I just reread one of the earliest posts on this site, a review of Jeff VanderMeer's Veniss Underground, because today I picked up a copy of the new U.S. edition from Bantam, which has a magnificent cover and collects some of the Veniss stories originally included in Secret Life.

The review is not particularly well written or insightful -- it is weakened by the fact that I had just returned to reading SF after years away, and I had been so excited by the directions certain writers were pushing the field toward that many sentences suffer from a bad case of hyperbolic gush. But my basic opinion of the book, sans gush, remains the same. In many ways, I'm glad to have reread the review, because now having read so much more of Jeff's work, I'd begun to develop the feeling that Veniss was a minor element of his oeuvre, when it's really quite a good piece of writing in and of itself. (Yes, I still dislike the slang, but it's my problem, not the writer's.) Because the Ambergris material that makes up City of Saints and Madmen (itself to be released in the U.S. in a new edition at the beginning of the year) is so rich and vast, I had focused over the past couple of years on it, and had not given a lot of thought to Veniss, but looking at it again now, I realize that this was a mistake. Plenty of images and moments from Veniss remain vivid in my mind now, despite my having read hundreds of books since last reading all of Veniss Underground. That's often what I most value about a book -- to call something "haunting" is some of the highest praise I know, because life is busy, and images and words bombard us all constantly. For a few images and words to lodge themselves in my memory for more than the length of a book is rare and marvelous, and it adds depth to the experience of living.

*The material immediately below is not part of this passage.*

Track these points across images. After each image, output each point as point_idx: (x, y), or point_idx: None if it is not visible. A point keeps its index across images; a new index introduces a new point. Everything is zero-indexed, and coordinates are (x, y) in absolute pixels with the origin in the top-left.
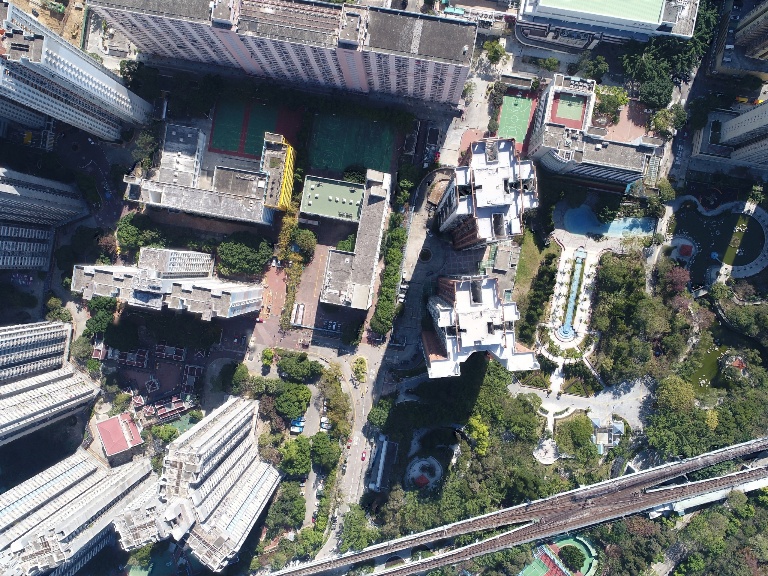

When I wrote the Veniss review, I didn't know Jeff VanderMeer at all, though we have since become friends. When he emailed me after I posted those thoughts on the book (mostly to explain his reasons for the slang), it gave me an opportunity to tell him that we'd actually corresponded before -- I was about fourteen, I think, and he had just founded a magazine called Jabberwocky that lasted for two issues. I read about it in the market listings in Writer's Digest and sent some awful story to him, and got back a long personal rejection explaining everything that was wrong with what I'd written. It was the first note of any length I'd ever gotten from an editor, and I wrote back, explaining that I was 14 and wanted to be Isaac Asimov. Jeff offered advice of various sorts (grow sideburns, study biochemistry), and I bought a copy of the magazine. From then on, I paid attention to his name, and I remember feeling like I had some connection to royalty when a couple years later he won a World Fantasy Award for "The Transformation of Martin Lake". Buying a copy of Veniss at a crowded bookstore today, I felt again a little touch of that adolescent wonder, but this time it was overshadowed by the joy of seeing a friend's accomplishment.

1 comment:

  1. I think it's fantastic, the way the internet connects everyone like this. I would never have guessed that two years ago not only would my favorite authors would be alive, but almost all of them I would end up being friends with in some way, shape or form.

    It's just great and fascnitating.